Shortly after inspecting the ragtag nature of American troops at the African front in Patton (1970), Generals Omar Bradley and George S. Patton discuss the weakness of American tanks compared to their German counterparts.
"Their tanks are diesels—even when we managed to hit them they kept running," Bradley (Karl Malden) says. "The men call our tanks ‘Purple Heart Boxes.’ One hot piece of shrapnel and the gasoline explodes."
"I warned them about the tanks," Patton (George C. Scott) sniffs. But we never really see the problems with them. We only hear about them. Indeed, in Patton’s first major tank battle, the camera is barely interested in the troops at all. We see some shells exploding and Germans falling like tenpins and some tank movements. But the camera’s focus is generally on Patton himself. The camera zooms in on an oncoming German tank column as he raises binoculars to his eyes, then pushes in on him as the battle begins. We see what he sees. We experience strafing runs from oncoming airplanes as he experiences them.
"Rommel, you magnificent bastard!" Patton cries, his face taking up the full frame as the battle turns into a rout. "I read your book!"
Patton is a movie enamored with the Great Man Theory of history, and George S. was undoubtedly a great man. So we focus on him and his eagle-eyed, God-like view of war: Strategy and tactics matter, not the ant-like individual.
Fury is the opposite. It’s a movie about the men on the field, the ones dying in those Purple Heart Boxes. It’s about the grubby dirtiness of conflict, the blood and guts and sacrifice. Its opening scene is an explicit rejection of the Great Man theory.
Out of the fog we see a tall rider on a beautiful white horse: a German officer. The camera sits still; he saunters toward us. The ruins of American tanks litter the landscape. As this officer finally enters the full of the frame, we start to track. A wild man leaps from the top of a tank, knocking the officer off his steed, and stabbing him repeatedly and gruesomely in the face.
That wild man is Don ‘Wardaddy’ Collier (Brad Pitt). He and his tank-mates—Boyd ‘Bible’ Swan (Shia LaBeouf), Trini ‘Gordo’ Garcia (Michael Peña), and Grady ‘Coon-Ass’ Travis (Jon Bernthal)—are deep in German territory, rolling toward Berlin. They’ve been lucky up to this point: We are told that they have been the only tank crew not to lose a man yet.
But they’ve finally lost one. And now they need a new guy.
The newbie is Norman Ellison (Logan Lerman), a fresh face replacing "the best gunner in the army." We see the costs of his inexperience early on: As a column of tanks moves along a German road, he refuses to fire on a young German with a rocket. But the German gets his shot off, hitting the tank in front of Norman’s. The Purple Heart Box explodes. A man on fire clambers out of its turret, putting a bullet in his own head to end the pain.

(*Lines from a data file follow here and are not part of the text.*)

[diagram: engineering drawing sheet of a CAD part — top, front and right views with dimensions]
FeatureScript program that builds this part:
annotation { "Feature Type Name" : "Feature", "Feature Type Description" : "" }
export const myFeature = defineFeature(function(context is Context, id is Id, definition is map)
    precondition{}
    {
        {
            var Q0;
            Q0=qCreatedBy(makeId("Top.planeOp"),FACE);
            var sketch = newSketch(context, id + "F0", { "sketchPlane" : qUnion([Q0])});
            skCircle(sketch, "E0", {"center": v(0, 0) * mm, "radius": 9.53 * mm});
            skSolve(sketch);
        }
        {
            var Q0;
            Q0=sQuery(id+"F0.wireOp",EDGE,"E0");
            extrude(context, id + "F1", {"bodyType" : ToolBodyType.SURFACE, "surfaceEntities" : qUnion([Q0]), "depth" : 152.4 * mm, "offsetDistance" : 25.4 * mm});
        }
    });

Fury is one of few movies to show combat from the point of view of a tank crew. It is a hard life. Armor may provide some cover from bullets, but a tank is also a metal box: fire stays inside, blood has nowhere to go. One of the more horrifying moments comes from simple cleanup duty: Norman’s first job is to remove half of a man’s face and sop up several pints of his blood from the floor of the vehicle.
The film’s intensity is its strength. There hasn’t been an American war film this interested in the mind-numbing brutality of war since Saving Private Ryan. It is anti-war in that its heroes are weary and bloody and forced to make hard choices. But it is not anti-American. Writer-director David Ayer does not demonize GIs.
This is not to say that the characters are saints. These are fully realized, battle-hardened men with needs and desires. At times difficult to watch thanks to its unblinking view of the horrors of combat, Fury’s cast keeps the audience rapt even when it wants to look away. Special credit goes to LaBeouf, who turns in a career-best performance as Bible, while Bernthal imbues Coon-Ass with the perfect mix of aggression and vulnerability.
Though unlikely to crack the Oscar conversation, as some predicted earlier in the year, Fury is a well crafted, incredibly taut war film, one that sets aside the Great Man Theory of war and instead focuses on war-fighting men.